WHAT THE TASK ASKS: Print out the data exactly, keeping every image out of it.

EXERCISE MATERIALS:
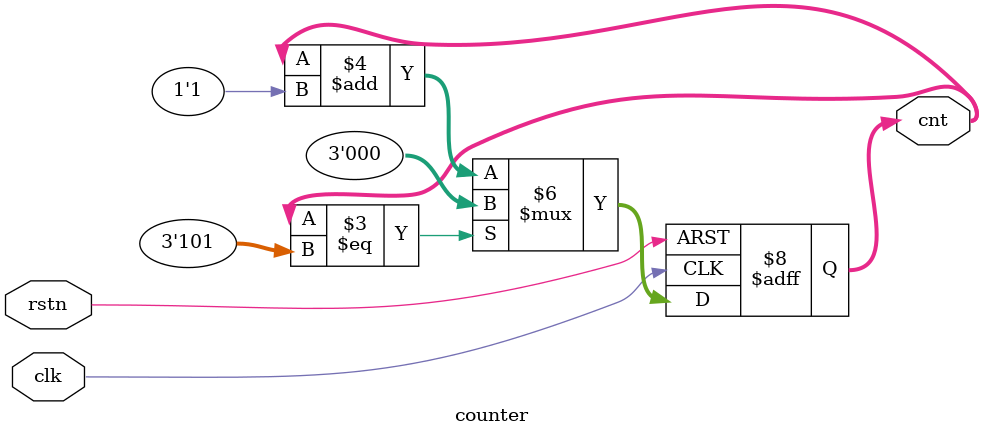
<source format=v>

module counter(
    input               clk,
    input               rstn,
    output  reg  [2:0]  cnt
); 

always@(posedge clk, negedge rstn) begin
    if (!rstn) begin
        cnt <= 0;
    end else begin
        if (cnt == 3'b101) begin
            cnt <= 0;
        end else begin
            cnt <= cnt + 1'b1;
        end
    end
end

endmodule
</source>
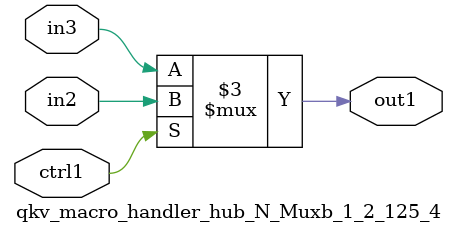
<source format=v>

`timescale 1ps / 1ps


module qkv_macro_handler_hub_N_Muxb_1_2_125_4( in3, in2, ctrl1, out1 );

    input in3;
    input in2;
    input ctrl1;
    output out1;
    reg out1;

    
    // rtl_process:qkv_macro_handler_hub_N_Muxb_1_2_125_4/qkv_macro_handler_hub_N_Muxb_1_2_125_4_thread_1
    always @*
      begin : qkv_macro_handler_hub_N_Muxb_1_2_125_4_thread_1
        case (ctrl1) 
          1'b1: 
            begin
              out1 = in2;
            end
          default: 
            begin
              out1 = in3;
            end
        endcase
      end

endmodule



</source>
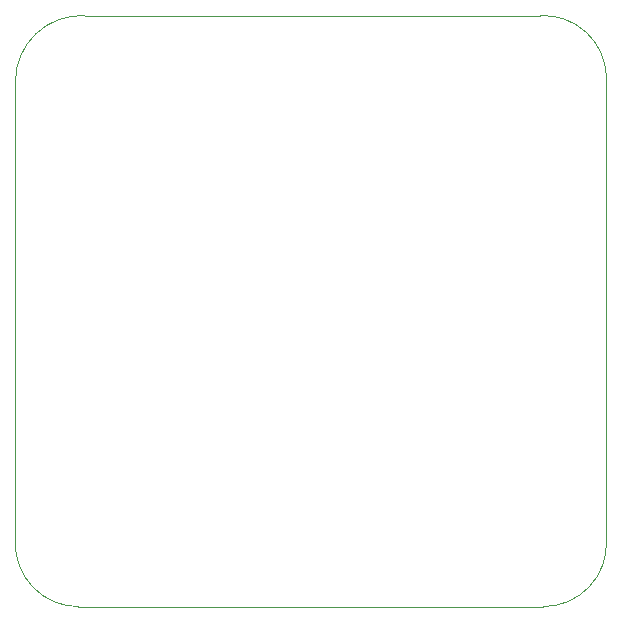
<source format=gbr>
%TF.GenerationSoftware,KiCad,Pcbnew,(6.0.1)*%
%TF.CreationDate,2022-05-08T06:10:33+05:45*%
%TF.ProjectId,STM32F4_Breakout,53544d33-3246-4345-9f42-7265616b6f75,rev?*%
%TF.SameCoordinates,Original*%
%TF.FileFunction,Profile,NP*%
%FSLAX46Y46*%
G04 Gerber Fmt 4.6, Leading zero omitted, Abs format (unit mm)*
G04 Created by KiCad (PCBNEW (6.0.1)) date 2022-05-08 06:10:33*
%MOMM*%
%LPD*%
G01*
G04 APERTURE LIST*
%TA.AperFunction,Profile*%
%ADD10C,0.100000*%
%TD*%
G04 APERTURE END LIST*
D10*
X79704000Y-70000000D02*
X40334000Y-70000000D01*
X35000000Y-64412000D02*
X35000000Y-25543675D01*
X85038000Y-25042000D02*
X85038000Y-64412000D01*
X79704000Y-70000000D02*
G75*
G03*
X85038000Y-64412000I0J5339773D01*
G01*
X35000000Y-64412000D02*
G75*
G03*
X40334000Y-70000000I5334000J-248227D01*
G01*
X40853794Y-19962000D02*
X79450000Y-19962000D01*
X85038000Y-25042000D02*
G75*
G03*
X79450000Y-19962000I-5328522J-247974D01*
G01*
X40853794Y-19962000D02*
G75*
G03*
X35000000Y-25543675I-265793J-5581676D01*
G01*
M02*

</source>
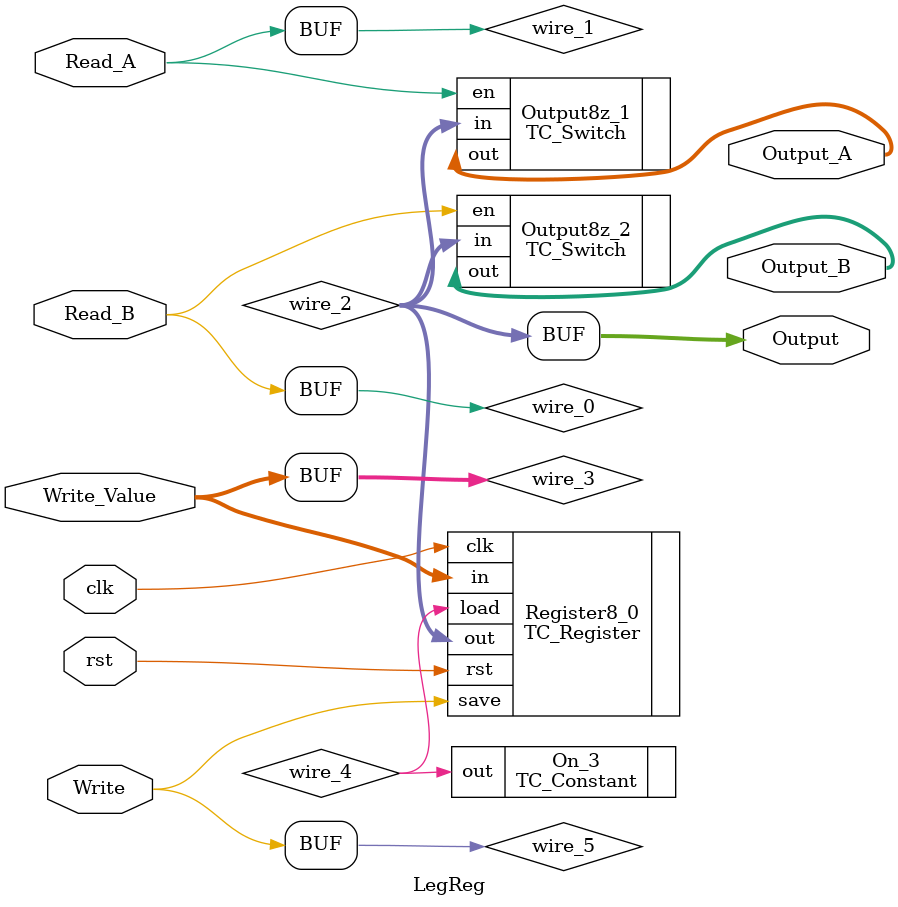
<source format=v>
module LegReg (clk, rst, Read_A, Read_B, Write, Write_Value, Output_A, Output_B, Output);
  parameter UUID = 0;
  parameter NAME = "";
  input wire clk;
  input wire rst;

  input  wire [0:0] Read_A;
  input  wire [0:0] Read_B;
  input  wire [0:0] Write;
  input  wire [7:0] Write_Value;
  output  wire [7:0] Output_A;
  output  wire [7:0] Output_B;
  output  wire [7:0] Output;

  TC_Register # (.UUID(64'd1236579485068603428 ^ UUID), .BIT_WIDTH(64'd8)) Register8_0 (.clk(clk), .rst(rst), .load(wire_4), .save(wire_5), .in(wire_3), .out(wire_2));
  TC_Switch # (.UUID(64'd3812915516421265757 ^ UUID), .BIT_WIDTH(64'd8)) Output8z_1 (.en(wire_1), .in(wire_2), .out(Output_A));
  TC_Switch # (.UUID(64'd2799681599551201979 ^ UUID), .BIT_WIDTH(64'd8)) Output8z_2 (.en(wire_0), .in(wire_2), .out(Output_B));
  TC_Constant # (.UUID(64'd2893975954531108153 ^ UUID), .BIT_WIDTH(64'd1), .value(1'd1)) On_3 (.out(wire_4));

  wire [0:0] wire_0;
  assign wire_0 = Read_B;
  wire [0:0] wire_1;
  assign wire_1 = Read_A;
  wire [7:0] wire_2;
  assign Output = wire_2;
  wire [7:0] wire_3;
  assign wire_3 = Write_Value;
  wire [0:0] wire_4;
  wire [0:0] wire_5;
  assign wire_5 = Write;

endmodule

</source>
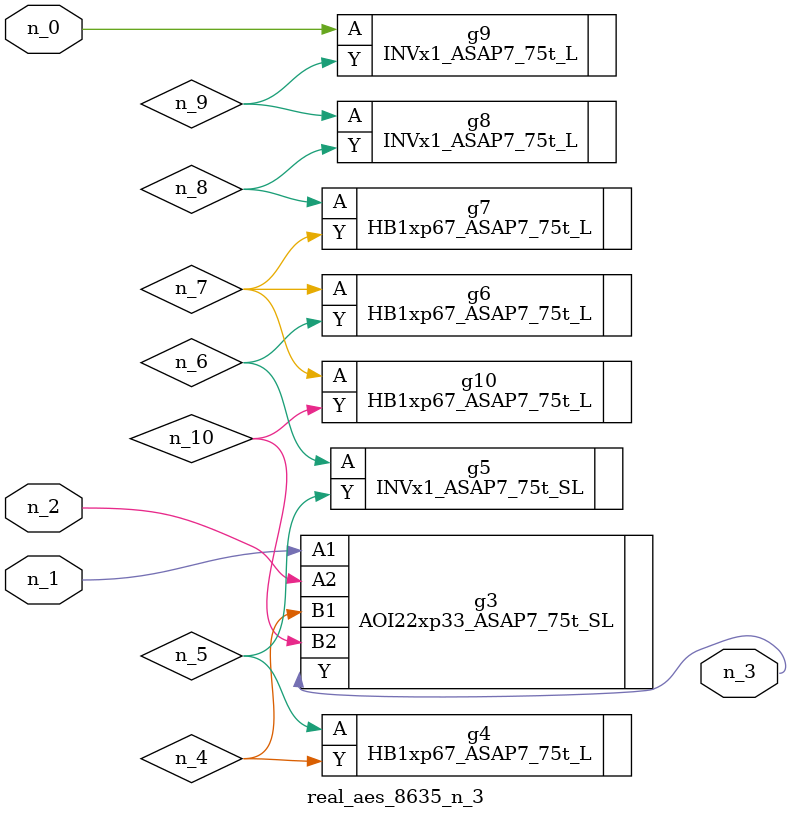
<source format=v>
module real_aes_8635_n_3 (n_0, n_2, n_1, n_3);
input n_0;
input n_2;
input n_1;
output n_3;
wire n_4;
wire n_5;
wire n_7;
wire n_8;
wire n_6;
wire n_9;
wire n_10;
INVx1_ASAP7_75t_L g9 ( .A(n_0), .Y(n_9) );
AOI22xp33_ASAP7_75t_SL g3 ( .A1(n_1), .A2(n_2), .B1(n_4), .B2(n_10), .Y(n_3) );
HB1xp67_ASAP7_75t_L g4 ( .A(n_5), .Y(n_4) );
INVx1_ASAP7_75t_SL g5 ( .A(n_6), .Y(n_5) );
HB1xp67_ASAP7_75t_L g6 ( .A(n_7), .Y(n_6) );
HB1xp67_ASAP7_75t_L g10 ( .A(n_7), .Y(n_10) );
HB1xp67_ASAP7_75t_L g7 ( .A(n_8), .Y(n_7) );
INVx1_ASAP7_75t_L g8 ( .A(n_9), .Y(n_8) );
endmodule
</source>
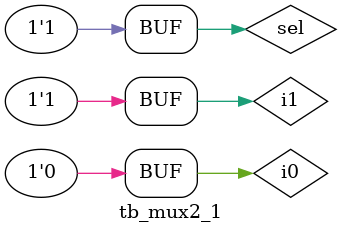
<source format=v>
`timescale 1ns / 1ps

module mux2_1(
		output o,
		input i0, i1, sel);
	not(nsel, sel);
	and(t1, i0, nsel), (t2, i1, sel);
	or(o, t1, t2);
endmodule

module tb_mux2_1;
	reg i0, i1, sel;
	wire o;
	
	mux2_1 m(o, i0, i1, sel);
	
	initial
	begin
		i0=0; i1=1;
		#10 sel=0;
		#10 sel=1;
		#10 sel=1;
		#10 sel=0;
		#10 sel=0;
		#10 sel=1;
	end
endmodule

</source>
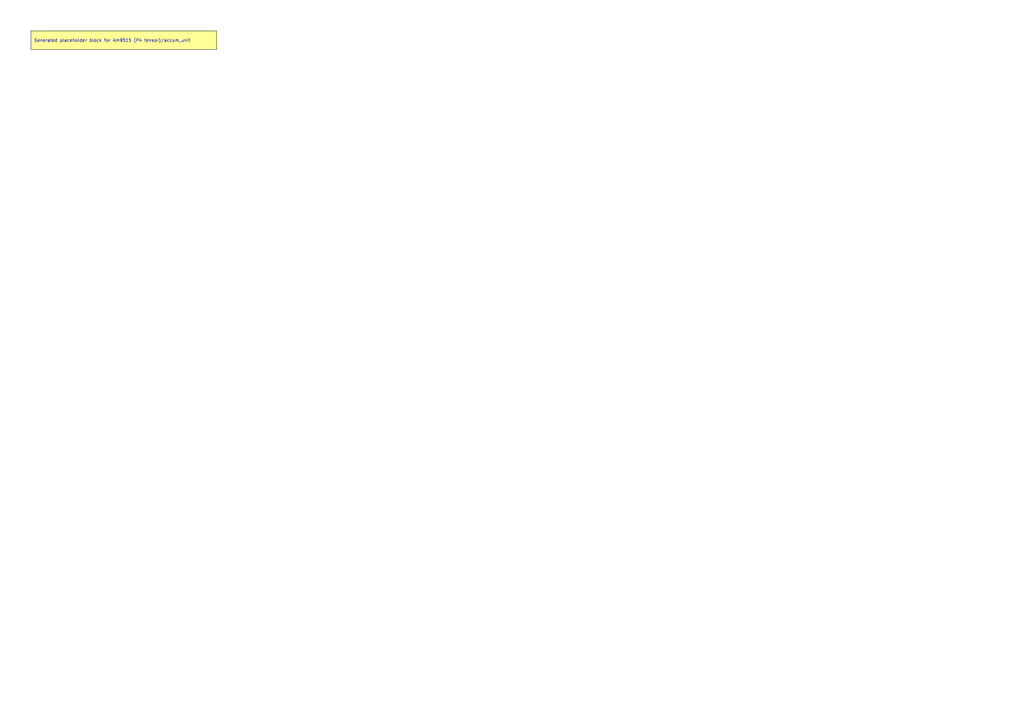
<source format=kicad_sch>
(kicad_sch
	(version 20250114)
	(generator "kicadgen")
	(generator_version "0.2")
	(uuid "e01177df-635a-5250-a22a-b3c00b7f1338")
	(paper "A3")
	(title_block
		(title "Am9515 (P4 tensor)::accum_unit")
		(company "Project Carbon")
		(comment 1 "Generated - do not edit in generated/")
		(comment 2 "Edit in schem/kicad9/manual/ or refine mapping specs")
	)
	(lib_symbols)
	(text_box
		"Generated placeholder block for Am9515 (P4 tensor)/accum_unit"
		(exclude_from_sim no)
		(at
			12.7
			12.7
			0
		)
		(size 76.2 7.62)
		(margins
			1.27
			1.27
			1.27
			1.27
		)
		(stroke
			(width 0)
			(type default)
			(color
				0
				0
				0
				1
			)
		)
		(fill
			(type color)
			(color
				255
				255
				150
				1
			)
		)
		(effects
			(font
				(size 1.27 1.27)
			)
			(justify left)
		)
		(uuid "e3412cb5-b459-52f7-bda3-38e11b79ec61")
	)
	(sheet_instances
		(path
			"/"
			(page "1")
		)
	)
	(embedded_fonts no)
)

</source>
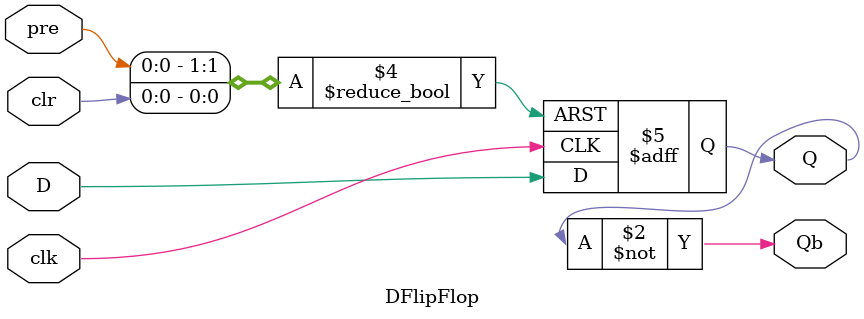
<source format=v>
`timescale 1ns / 1ps


module DFlipFlop(output reg Q, output Qb, input D, clk, clr, pre);
    
    always @(posedge clk or posedge clr or posedge pre)  
        if (clr)  
            Q <= 1'b1;  
        else if (pre)  
            Q <= 1'b1;  
        else  
            Q <= D;  
    assign Qb = ~Q;
    
endmodule



</source>
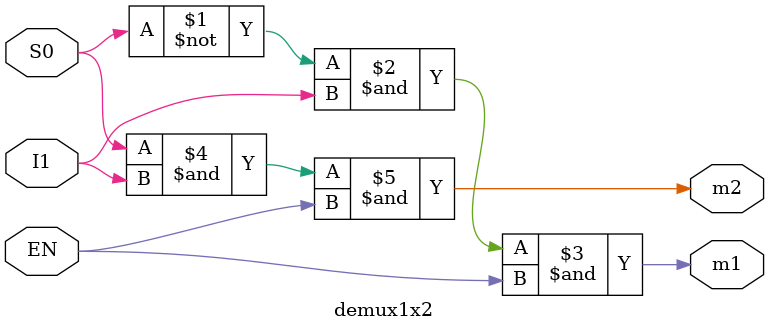
<source format=v>
`timescale 1ns / 1ps
module demux1x2(
    input EN,
    input I1,
    input S0,
    output m1,
    output m2
    );
	 
	 assign m1 = (~(S0)&I1)&EN;
	 assign m2 = (S0&I1)&EN;


endmodule

</source>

RESPONSE AREA:
<source format=v>

module counter(
    input               clk,
    input               rstn,
    output  reg  [2:0]  cnt
); 

always@(posedge clk, negedge rstn) begin
    if (!rstn) begin
        cnt <= 0;
    end else begin
        if (cnt == 3'b101) begin
            cnt <= 0;
        end else begin
            cnt <= cnt + 1'b1;
        end
    end
end

endmodule
</source>
<source format=v>

`timescale 1ps / 1ps


module qkv_macro_handler_hub_N_Muxb_1_2_125_4( in3, in2, ctrl1, out1 );

    input in3;
    input in2;
    input ctrl1;
    output out1;
    reg out1;

    
    // rtl_process:qkv_macro_handler_hub_N_Muxb_1_2_125_4/qkv_macro_handler_hub_N_Muxb_1_2_125_4_thread_1
    always @*
      begin : qkv_macro_handler_hub_N_Muxb_1_2_125_4_thread_1
        case (ctrl1) 
          1'b1: 
            begin
              out1 = in2;
            end
          default: 
            begin
              out1 = in3;
            end
        endcase
      end

endmodule



</source>
<source format=gbr>
%TF.GenerationSoftware,KiCad,Pcbnew,(6.0.1)*%
%TF.CreationDate,2022-05-08T06:10:33+05:45*%
%TF.ProjectId,STM32F4_Breakout,53544d33-3246-4345-9f42-7265616b6f75,rev?*%
%TF.SameCoordinates,Original*%
%TF.FileFunction,Profile,NP*%
%FSLAX46Y46*%
G04 Gerber Fmt 4.6, Leading zero omitted, Abs format (unit mm)*
G04 Created by KiCad (PCBNEW (6.0.1)) date 2022-05-08 06:10:33*
%MOMM*%
%LPD*%
G01*
G04 APERTURE LIST*
%TA.AperFunction,Profile*%
%ADD10C,0.100000*%
%TD*%
G04 APERTURE END LIST*
D10*
X79704000Y-70000000D02*
X40334000Y-70000000D01*
X35000000Y-64412000D02*
X35000000Y-25543675D01*
X85038000Y-25042000D02*
X85038000Y-64412000D01*
X79704000Y-70000000D02*
G75*
G03*
X85038000Y-64412000I0J5339773D01*
G01*
X35000000Y-64412000D02*
G75*
G03*
X40334000Y-70000000I5334000J-248227D01*
G01*
X40853794Y-19962000D02*
X79450000Y-19962000D01*
X85038000Y-25042000D02*
G75*
G03*
X79450000Y-19962000I-5328522J-247974D01*
G01*
X40853794Y-19962000D02*
G75*
G03*
X35000000Y-25543675I-265793J-5581676D01*
G01*
M02*

</source>
<source format=v>
module LegReg (clk, rst, Read_A, Read_B, Write, Write_Value, Output_A, Output_B, Output);
  parameter UUID = 0;
  parameter NAME = "";
  input wire clk;
  input wire rst;

  input  wire [0:0] Read_A;
  input  wire [0:0] Read_B;
  input  wire [0:0] Write;
  input  wire [7:0] Write_Value;
  output  wire [7:0] Output_A;
  output  wire [7:0] Output_B;
  output  wire [7:0] Output;

  TC_Register # (.UUID(64'd1236579485068603428 ^ UUID), .BIT_WIDTH(64'd8)) Register8_0 (.clk(clk), .rst(rst), .load(wire_4), .save(wire_5), .in(wire_3), .out(wire_2));
  TC_Switch # (.UUID(64'd3812915516421265757 ^ UUID), .BIT_WIDTH(64'd8)) Output8z_1 (.en(wire_1), .in(wire_2), .out(Output_A));
  TC_Switch # (.UUID(64'd2799681599551201979 ^ UUID), .BIT_WIDTH(64'd8)) Output8z_2 (.en(wire_0), .in(wire_2), .out(Output_B));
  TC_Constant # (.UUID(64'd2893975954531108153 ^ UUID), .BIT_WIDTH(64'd1), .value(1'd1)) On_3 (.out(wire_4));

  wire [0:0] wire_0;
  assign wire_0 = Read_B;
  wire [0:0] wire_1;
  assign wire_1 = Read_A;
  wire [7:0] wire_2;
  assign Output = wire_2;
  wire [7:0] wire_3;
  assign wire_3 = Write_Value;
  wire [0:0] wire_4;
  wire [0:0] wire_5;
  assign wire_5 = Write;

endmodule

</source>
<source format=v>
module real_aes_8635_n_3 (n_0, n_2, n_1, n_3);
input n_0;
input n_2;
input n_1;
output n_3;
wire n_4;
wire n_5;
wire n_7;
wire n_8;
wire n_6;
wire n_9;
wire n_10;
INVx1_ASAP7_75t_L g9 ( .A(n_0), .Y(n_9) );
AOI22xp33_ASAP7_75t_SL g3 ( .A1(n_1), .A2(n_2), .B1(n_4), .B2(n_10), .Y(n_3) );
HB1xp67_ASAP7_75t_L g4 ( .A(n_5), .Y(n_4) );
INVx1_ASAP7_75t_SL g5 ( .A(n_6), .Y(n_5) );
HB1xp67_ASAP7_75t_L g6 ( .A(n_7), .Y(n_6) );
HB1xp67_ASAP7_75t_L g10 ( .A(n_7), .Y(n_10) );
HB1xp67_ASAP7_75t_L g7 ( .A(n_8), .Y(n_7) );
INVx1_ASAP7_75t_L g8 ( .A(n_9), .Y(n_8) );
endmodule
</source>
<source format=v>
`timescale 1ns / 1ps

module mux2_1(
		output o,
		input i0, i1, sel);
	not(nsel, sel);
	and(t1, i0, nsel), (t2, i1, sel);
	or(o, t1, t2);
endmodule

module tb_mux2_1;
	reg i0, i1, sel;
	wire o;
	
	mux2_1 m(o, i0, i1, sel);
	
	initial
	begin
		i0=0; i1=1;
		#10 sel=0;
		#10 sel=1;
		#10 sel=1;
		#10 sel=0;
		#10 sel=0;
		#10 sel=1;
	end
endmodule

</source>
<source format=kicad_sch>
(kicad_sch
	(version 20250114)
	(generator "kicadgen")
	(generator_version "0.2")
	(uuid "e01177df-635a-5250-a22a-b3c00b7f1338")
	(paper "A3")
	(title_block
		(title "Am9515 (P4 tensor)::accum_unit")
		(company "Project Carbon")
		(comment 1 "Generated - do not edit in generated/")
		(comment 2 "Edit in schem/kicad9/manual/ or refine mapping specs")
	)
	(lib_symbols)
	(text_box
		"Generated placeholder block for Am9515 (P4 tensor)/accum_unit"
		(exclude_from_sim no)
		(at
			12.7
			12.7
			0
		)
		(size 76.2 7.62)
		(margins
			1.27
			1.27
			1.27
			1.27
		)
		(stroke
			(width 0)
			(type default)
			(color
				0
				0
				0
				1
			)
		)
		(fill
			(type color)
			(color
				255
				255
				150
				1
			)
		)
		(effects
			(font
				(size 1.27 1.27)
			)
			(justify left)
		)
		(uuid "e3412cb5-b459-52f7-bda3-38e11b79ec61")
	)
	(sheet_instances
		(path
			"/"
			(page "1")
		)
	)
	(embedded_fonts no)
)

</source>
<source format=v>
`timescale 1ns / 1ps


module DFlipFlop(output reg Q, output Qb, input D, clk, clr, pre);
    
    always @(posedge clk or posedge clr or posedge pre)  
        if (clr)  
            Q <= 1'b1;  
        else if (pre)  
            Q <= 1'b1;  
        else  
            Q <= D;  
    assign Qb = ~Q;
    
endmodule



</source>
<source format=v>
`timescale 1ns / 1ps
module demux1x2(
    input EN,
    input I1,
    input S0,
    output m1,
    output m2
    );
	 
	 assign m1 = (~(S0)&I1)&EN;
	 assign m2 = (S0&I1)&EN;


endmodule

</source>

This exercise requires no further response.